Mainly my belief that all Swedish woman are hot. Having lost interest in the soccer quite early on(three nil down after twenty minutes will do that to you) I pulled out my notepad and began the complex process of choosing my personal 'Swede of the match'.
I won't go into detail but suffice to say 'ability to kick a soccer ball' is not one of the requirements.
Having started with a full squad of eighteen I soon worked my way down to just a handful of peroxided lasses. The sea of yellow started playing havoc with my eyes, I developed tunnel vision and a severe migraine. But I would not admit defeat. I toiled for most of the second half but to no avail.
I was finally forced to conclude that their is not a single noteworthy 'belter' in the entire Swedish squad. Using this data as an accurate and reliable cross cultural demographic of Swedish woman one can extrapolate some shocking results. They are a nation of pale giants with crew cuts.
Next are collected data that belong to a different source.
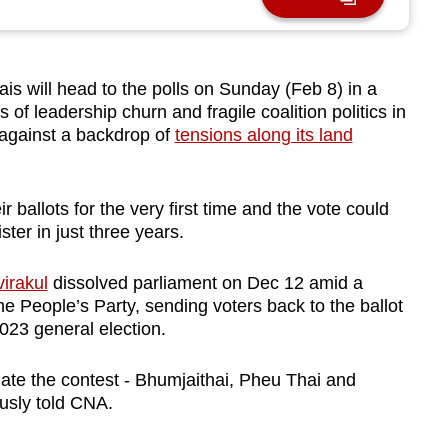
 will head to the polls on Sunday (Feb 8) in a
 of leadership churn and fragile coalition politics in
against
a
backdrop of
tensions
along its land
eir ballots for the very first time and the vote could
ster in just three years.
irakul
dissolved parliament on Dec 12 amid a
e People’s Party, sending voters back to the ballot
2023 general election.
ate the contest - Bhumjaithai, Pheu Thai and
usly told CNA.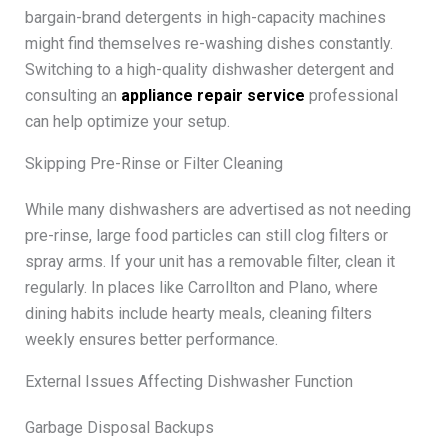
bargain-brand detergents in high-capacity machines
might find themselves re-washing dishes constantly.
Switching to a high-quality dishwasher detergent and
consulting an
appliance repair service
professional
can help optimize your setup.
Skipping Pre-Rinse or Filter Cleaning
While many dishwashers are advertised as not needing
pre-rinse, large food particles can still clog filters or
spray arms. If your unit has a removable filter, clean it
regularly. In places like Carrollton and Plano, where
dining habits include hearty meals, cleaning filters
weekly ensures better performance.
External Issues Affecting Dishwasher Function
Garbage Disposal Backups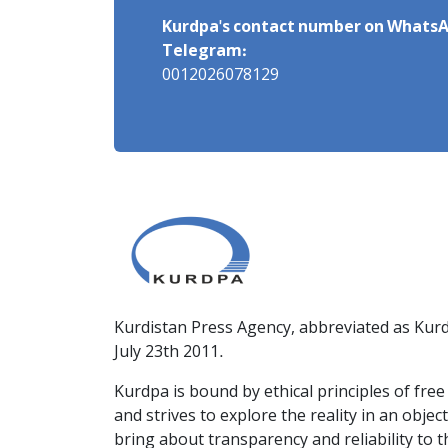
Kurdpa's contact number on WhatsA
Telegram:
0012026078129
Kurdistan Press Agency, abbreviated as Kurd
July 23th 2011.
Kurdpa is bound by ethical principles of fre
and strives to explore the reality in an obje
bring about transparency and reliability to 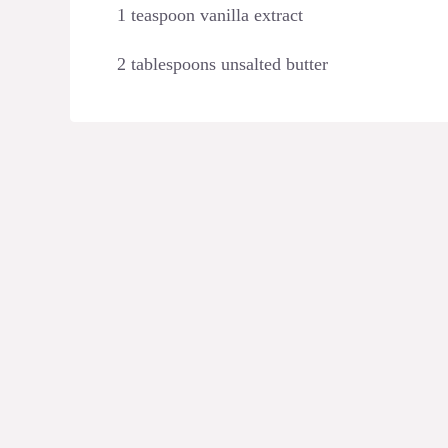
1 teaspoon vanilla extract
2 tablespoons unsalted butter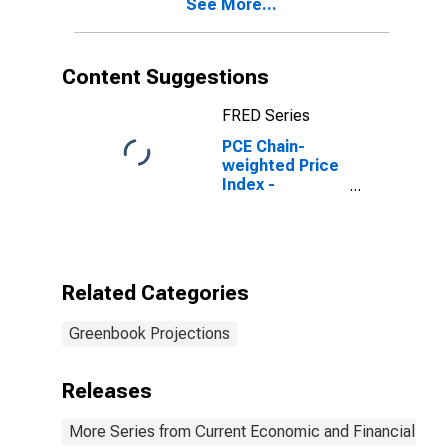
See More...
Content Suggestions
FRED Series
PCE Chain-
weighted Price
Index -
Projection
Related Categories
Greenbook Projections
Releases
More Series from Current Economic and Financial Con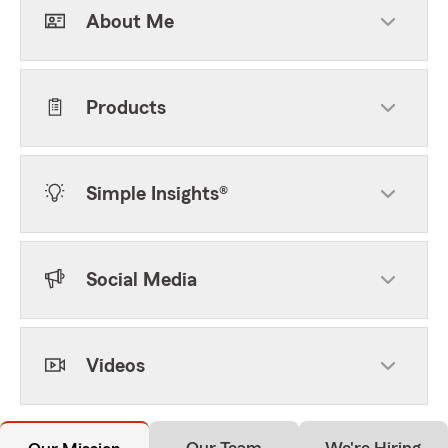
About Me
Products
Simple Insights®
Social Media
Videos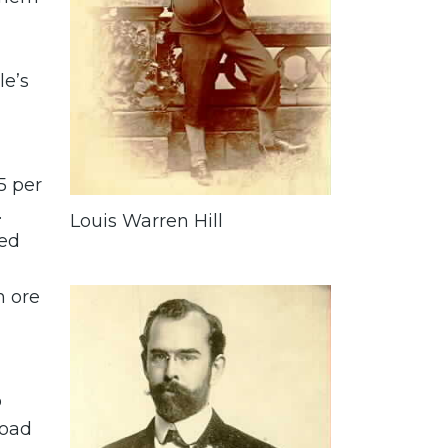
le’s
5 per
.
Louis Warren Hill
med
n ore
o
road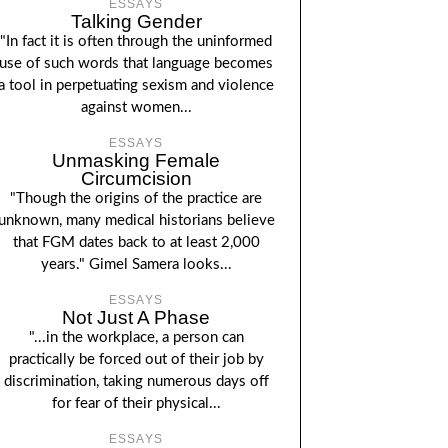
ESSAYS
Talking Gender
"In fact it is often through the uninformed
use of such words that language becomes
a tool in perpetuating sexism and violence
against women...
ESSAYS
Unmasking Female
Circumcision
"Though the origins of the practice are
unknown, many medical historians believe
that FGM dates back to at least 2,000
years." Gimel Samera looks...
ESSAYS
Not Just A Phase
"...in the workplace, a person can
practically be forced out of their job by
discrimination, taking numerous days off
for fear of their physical...
ESSAYS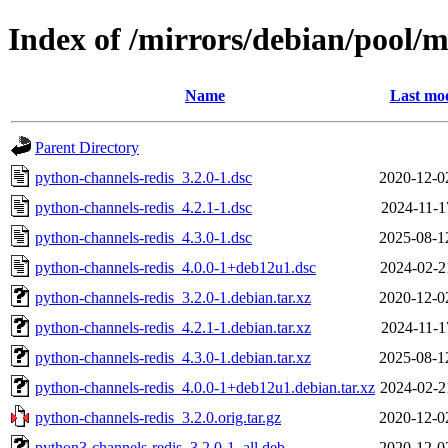
Index of /mirrors/debian/pool/
Name
Last mod
Parent Directory
python-channels-redis_3.2.0-1.dsc
2020-12-0
python-channels-redis_4.2.1-1.dsc
2024-11-1
python-channels-redis_4.3.0-1.dsc
2025-08-1
python-channels-redis_4.0.0-1+deb12u1.dsc
2024-02-2
python-channels-redis_3.2.0-1.debian.tar.xz
2020-12-0
python-channels-redis_4.2.1-1.debian.tar.xz
2024-11-1
python-channels-redis_4.3.0-1.debian.tar.xz
2025-08-1
python-channels-redis_4.0.0-1+deb12u1.debian.tar.xz
2024-02-2
python-channels-redis_3.2.0.orig.tar.gz
2020-12-0
python3-channels-redis_3.2.0-1_all.deb
2020-12-0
As the reality of this situation sank in I felt like a young child on their eleventh birthday. Having just missed the Hogwarts express... and being told that it doesn't exist. What is next? The Swedes don't believe in having a team masseuse?
While my whole belief system slowly crumbled apart around me I barely registered a consolation Banyana goal.
The match ended 4-1 to Sweden.
Note: An image search prior to publishing this article revealed that all observations are completely inaccurate. Except the final score of course.